- **AIM OF THE TASK**
What you return should be every line below, word for word, and none of the images.

- **MATERIAL SHOWN**
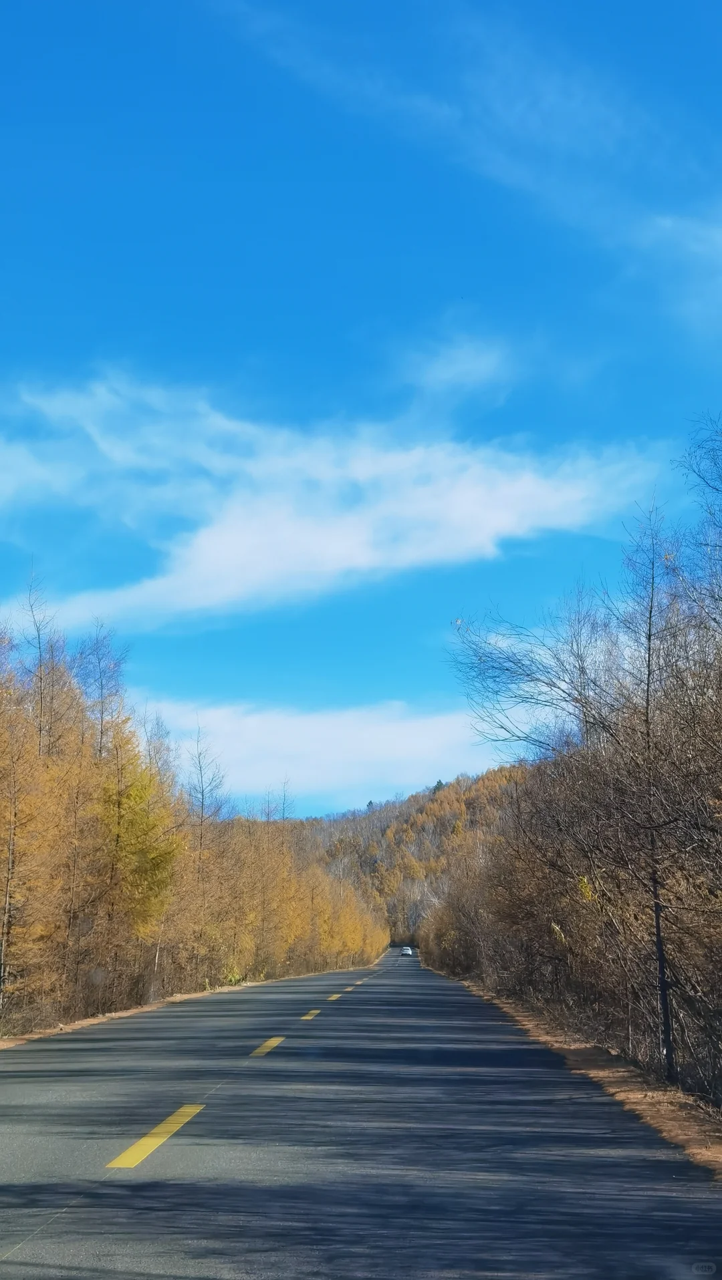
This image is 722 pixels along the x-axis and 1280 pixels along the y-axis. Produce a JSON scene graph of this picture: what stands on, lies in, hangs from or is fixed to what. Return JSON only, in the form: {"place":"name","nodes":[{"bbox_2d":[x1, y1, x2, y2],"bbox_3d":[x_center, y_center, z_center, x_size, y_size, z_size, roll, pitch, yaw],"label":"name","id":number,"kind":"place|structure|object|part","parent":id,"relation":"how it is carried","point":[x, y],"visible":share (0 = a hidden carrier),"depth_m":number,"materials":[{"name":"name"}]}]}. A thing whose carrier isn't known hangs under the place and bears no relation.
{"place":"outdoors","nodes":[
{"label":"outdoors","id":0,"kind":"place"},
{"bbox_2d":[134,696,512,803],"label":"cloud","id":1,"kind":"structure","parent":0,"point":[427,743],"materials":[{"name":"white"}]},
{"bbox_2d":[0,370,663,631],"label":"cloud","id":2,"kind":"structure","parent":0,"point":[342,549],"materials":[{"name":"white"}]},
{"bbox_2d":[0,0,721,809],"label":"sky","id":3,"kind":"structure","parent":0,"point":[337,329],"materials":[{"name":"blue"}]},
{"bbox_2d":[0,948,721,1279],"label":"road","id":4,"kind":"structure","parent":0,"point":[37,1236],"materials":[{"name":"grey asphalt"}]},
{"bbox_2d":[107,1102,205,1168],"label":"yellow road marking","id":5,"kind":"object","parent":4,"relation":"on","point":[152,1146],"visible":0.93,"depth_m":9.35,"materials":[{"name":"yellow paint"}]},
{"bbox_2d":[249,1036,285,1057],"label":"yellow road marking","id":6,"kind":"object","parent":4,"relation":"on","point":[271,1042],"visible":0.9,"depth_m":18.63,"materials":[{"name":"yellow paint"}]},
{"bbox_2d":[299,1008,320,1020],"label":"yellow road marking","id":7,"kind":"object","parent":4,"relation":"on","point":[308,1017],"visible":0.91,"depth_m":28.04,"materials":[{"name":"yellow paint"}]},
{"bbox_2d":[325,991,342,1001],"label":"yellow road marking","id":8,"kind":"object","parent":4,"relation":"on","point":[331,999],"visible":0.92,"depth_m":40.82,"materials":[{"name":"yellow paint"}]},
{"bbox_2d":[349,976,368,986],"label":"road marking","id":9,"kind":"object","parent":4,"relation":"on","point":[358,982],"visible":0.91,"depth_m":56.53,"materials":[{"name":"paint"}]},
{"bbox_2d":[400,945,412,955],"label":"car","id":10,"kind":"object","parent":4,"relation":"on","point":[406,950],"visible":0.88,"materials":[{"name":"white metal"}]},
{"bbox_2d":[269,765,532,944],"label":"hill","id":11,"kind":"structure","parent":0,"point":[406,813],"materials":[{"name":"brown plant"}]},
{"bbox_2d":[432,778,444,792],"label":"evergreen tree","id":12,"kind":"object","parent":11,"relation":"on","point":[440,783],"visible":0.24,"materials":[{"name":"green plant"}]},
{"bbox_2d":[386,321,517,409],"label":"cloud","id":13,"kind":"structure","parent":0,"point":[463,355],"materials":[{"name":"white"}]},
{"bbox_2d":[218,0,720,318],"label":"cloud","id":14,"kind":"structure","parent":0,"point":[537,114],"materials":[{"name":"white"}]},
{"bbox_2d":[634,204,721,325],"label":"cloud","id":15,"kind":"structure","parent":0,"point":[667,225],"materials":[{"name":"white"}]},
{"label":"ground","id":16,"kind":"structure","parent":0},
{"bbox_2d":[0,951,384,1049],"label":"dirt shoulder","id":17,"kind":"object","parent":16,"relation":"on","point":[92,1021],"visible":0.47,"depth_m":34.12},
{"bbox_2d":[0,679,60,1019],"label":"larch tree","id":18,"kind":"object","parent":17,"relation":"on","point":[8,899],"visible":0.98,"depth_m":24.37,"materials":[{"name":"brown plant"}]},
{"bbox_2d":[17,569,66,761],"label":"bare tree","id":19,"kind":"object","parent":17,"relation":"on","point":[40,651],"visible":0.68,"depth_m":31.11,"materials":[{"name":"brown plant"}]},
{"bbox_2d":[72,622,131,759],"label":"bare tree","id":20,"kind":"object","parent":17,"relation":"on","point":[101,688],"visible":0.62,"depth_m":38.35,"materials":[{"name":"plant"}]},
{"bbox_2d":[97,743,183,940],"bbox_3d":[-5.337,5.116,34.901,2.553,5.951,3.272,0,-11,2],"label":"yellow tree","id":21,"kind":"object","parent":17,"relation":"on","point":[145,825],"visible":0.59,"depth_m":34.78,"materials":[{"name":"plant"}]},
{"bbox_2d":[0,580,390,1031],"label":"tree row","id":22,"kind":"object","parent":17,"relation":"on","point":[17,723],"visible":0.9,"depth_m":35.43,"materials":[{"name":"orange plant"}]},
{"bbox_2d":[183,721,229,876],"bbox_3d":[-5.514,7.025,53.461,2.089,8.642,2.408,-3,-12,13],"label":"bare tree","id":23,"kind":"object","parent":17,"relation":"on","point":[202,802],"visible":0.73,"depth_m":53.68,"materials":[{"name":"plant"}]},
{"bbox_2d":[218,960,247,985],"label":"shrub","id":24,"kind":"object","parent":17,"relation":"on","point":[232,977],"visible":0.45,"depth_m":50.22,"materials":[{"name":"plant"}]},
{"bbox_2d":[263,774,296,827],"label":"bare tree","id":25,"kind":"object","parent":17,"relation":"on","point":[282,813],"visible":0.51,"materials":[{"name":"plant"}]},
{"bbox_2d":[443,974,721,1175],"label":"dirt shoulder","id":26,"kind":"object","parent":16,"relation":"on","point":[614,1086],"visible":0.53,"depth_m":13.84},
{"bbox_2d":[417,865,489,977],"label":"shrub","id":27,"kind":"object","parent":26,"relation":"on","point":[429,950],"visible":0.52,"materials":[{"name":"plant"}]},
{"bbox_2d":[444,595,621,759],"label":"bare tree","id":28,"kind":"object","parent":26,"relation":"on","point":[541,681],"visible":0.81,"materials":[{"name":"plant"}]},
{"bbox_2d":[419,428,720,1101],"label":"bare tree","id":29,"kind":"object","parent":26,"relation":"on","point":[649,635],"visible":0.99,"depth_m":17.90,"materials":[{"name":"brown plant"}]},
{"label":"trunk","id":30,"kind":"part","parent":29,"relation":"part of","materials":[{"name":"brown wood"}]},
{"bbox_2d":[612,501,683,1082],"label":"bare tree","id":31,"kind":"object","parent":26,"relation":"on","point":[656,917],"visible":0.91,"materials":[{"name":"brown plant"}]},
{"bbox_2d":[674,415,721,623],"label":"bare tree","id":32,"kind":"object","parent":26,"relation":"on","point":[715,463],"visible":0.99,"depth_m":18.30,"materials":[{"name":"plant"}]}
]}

- **EXERCISE ANSWER**
This image is 722 pixels along the x-axis and 1280 pixels along the y-axis. Produce a JSON scene graph of this picture: what stands on, lies in, hangs from or is fixed to what. Return JSON only, in the form: {"place":"name","nodes":[{"bbox_2d":[x1, y1, x2, y2],"bbox_3d":[x_center, y_center, z_center, x_size, y_size, z_size, roll, pitch, yaw],"label":"name","id":number,"kind":"place|structure|object|part","parent":id,"relation":"how it is carried","point":[x, y],"visible":share (0 = a hidden carrier),"depth_m":number,"materials":[{"name":"name"}]}]}. A thing whose carrier isn't known hangs under the place and bears no relation.
{"place":"outdoors","nodes":[
{"label":"outdoors","id":0,"kind":"place"},
{"bbox_2d":[134,696,512,803],"label":"cloud","id":1,"kind":"structure","parent":0,"point":[427,743],"materials":[{"name":"white"}]},
{"bbox_2d":[0,370,663,631],"label":"cloud","id":2,"kind":"structure","parent":0,"point":[342,549],"materials":[{"name":"white"}]},
{"bbox_2d":[0,0,721,809],"label":"sky","id":3,"kind":"structure","parent":0,"point":[337,329],"materials":[{"name":"blue"}]},
{"bbox_2d":[0,948,721,1279],"label":"road","id":4,"kind":"structure","parent":0,"point":[37,1236],"materials":[{"name":"grey asphalt"}]},
{"bbox_2d":[107,1102,205,1168],"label":"yellow road marking","id":5,"kind":"object","parent":4,"relation":"on","point":[152,1146],"visible":0.93,"depth_m":9.35,"materials":[{"name":"yellow paint"}]},
{"bbox_2d":[249,1036,285,1057],"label":"yellow road marking","id":6,"kind":"object","parent":4,"relation":"on","point":[271,1042],"visible":0.9,"depth_m":18.63,"materials":[{"name":"yellow paint"}]},
{"bbox_2d":[299,1008,320,1020],"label":"yellow road marking","id":7,"kind":"object","parent":4,"relation":"on","point":[308,1017],"visible":0.91,"depth_m":28.04,"materials":[{"name":"yellow paint"}]},
{"bbox_2d":[325,991,342,1001],"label":"yellow road marking","id":8,"kind":"object","parent":4,"relation":"on","point":[331,999],"visible":0.92,"depth_m":40.82,"materials":[{"name":"yellow paint"}]},
{"bbox_2d":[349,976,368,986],"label":"road marking","id":9,"kind":"object","parent":4,"relation":"on","point":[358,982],"visible":0.91,"depth_m":56.53,"materials":[{"name":"paint"}]},
{"bbox_2d":[400,945,412,955],"label":"car","id":10,"kind":"object","parent":4,"relation":"on","point":[406,950],"visible":0.88,"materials":[{"name":"white metal"}]},
{"bbox_2d":[269,765,532,944],"label":"hill","id":11,"kind":"structure","parent":0,"point":[406,813],"materials":[{"name":"brown plant"}]},
{"bbox_2d":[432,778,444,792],"label":"evergreen tree","id":12,"kind":"object","parent":11,"relation":"on","point":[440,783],"visible":0.24,"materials":[{"name":"green plant"}]},
{"bbox_2d":[386,321,517,409],"label":"cloud","id":13,"kind":"structure","parent":0,"point":[463,355],"materials":[{"name":"white"}]},
{"bbox_2d":[218,0,720,318],"label":"cloud","id":14,"kind":"structure","parent":0,"point":[537,114],"materials":[{"name":"white"}]},
{"bbox_2d":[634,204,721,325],"label":"cloud","id":15,"kind":"structure","parent":0,"point":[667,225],"materials":[{"name":"white"}]},
{"label":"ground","id":16,"kind":"structure","parent":0},
{"bbox_2d":[0,951,384,1049],"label":"dirt shoulder","id":17,"kind":"object","parent":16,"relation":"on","point":[92,1021],"visible":0.47,"depth_m":34.12},
{"bbox_2d":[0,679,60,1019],"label":"larch tree","id":18,"kind":"object","parent":17,"relation":"on","point":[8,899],"visible":0.98,"depth_m":24.37,"materials":[{"name":"brown plant"}]},
{"bbox_2d":[17,569,66,761],"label":"bare tree","id":19,"kind":"object","parent":17,"relation":"on","point":[40,651],"visible":0.68,"depth_m":31.11,"materials":[{"name":"brown plant"}]},
{"bbox_2d":[72,622,131,759],"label":"bare tree","id":20,"kind":"object","parent":17,"relation":"on","point":[101,688],"visible":0.62,"depth_m":38.35,"materials":[{"name":"plant"}]},
{"bbox_2d":[97,743,183,940],"bbox_3d":[-5.337,5.116,34.901,2.553,5.951,3.272,0,-11,2],"label":"yellow tree","id":21,"kind":"object","parent":17,"relation":"on","point":[145,825],"visible":0.59,"depth_m":34.78,"materials":[{"name":"plant"}]},
{"bbox_2d":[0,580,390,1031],"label":"tree row","id":22,"kind":"object","parent":17,"relation":"on","point":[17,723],"visible":0.9,"depth_m":35.43,"materials":[{"name":"orange plant"}]},
{"bbox_2d":[183,721,229,876],"bbox_3d":[-5.514,7.025,53.461,2.089,8.642,2.408,-3,-12,13],"label":"bare tree","id":23,"kind":"object","parent":17,"relation":"on","point":[202,802],"visible":0.73,"depth_m":53.68,"materials":[{"name":"plant"}]},
{"bbox_2d":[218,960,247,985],"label":"shrub","id":24,"kind":"object","parent":17,"relation":"on","point":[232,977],"visible":0.45,"depth_m":50.22,"materials":[{"name":"plant"}]},
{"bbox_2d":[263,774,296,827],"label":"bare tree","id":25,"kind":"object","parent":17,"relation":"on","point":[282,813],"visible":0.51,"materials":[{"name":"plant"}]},
{"bbox_2d":[443,974,721,1175],"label":"dirt shoulder","id":26,"kind":"object","parent":16,"relation":"on","point":[614,1086],"visible":0.53,"depth_m":13.84},
{"bbox_2d":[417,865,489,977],"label":"shrub","id":27,"kind":"object","parent":26,"relation":"on","point":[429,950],"visible":0.52,"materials":[{"name":"plant"}]},
{"bbox_2d":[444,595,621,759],"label":"bare tree","id":28,"kind":"object","parent":26,"relation":"on","point":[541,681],"visible":0.81,"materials":[{"name":"plant"}]},
{"bbox_2d":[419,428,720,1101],"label":"bare tree","id":29,"kind":"object","parent":26,"relation":"on","point":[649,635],"visible":0.99,"depth_m":17.90,"materials":[{"name":"brown plant"}]},
{"label":"trunk","id":30,"kind":"part","parent":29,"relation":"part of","materials":[{"name":"brown wood"}]},
{"bbox_2d":[612,501,683,1082],"label":"bare tree","id":31,"kind":"object","parent":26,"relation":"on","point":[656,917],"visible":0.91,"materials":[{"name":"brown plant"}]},
{"bbox_2d":[674,415,721,623],"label":"bare tree","id":32,"kind":"object","parent":26,"relation":"on","point":[715,463],"visible":0.99,"depth_m":18.30,"materials":[{"name":"plant"}]}
]}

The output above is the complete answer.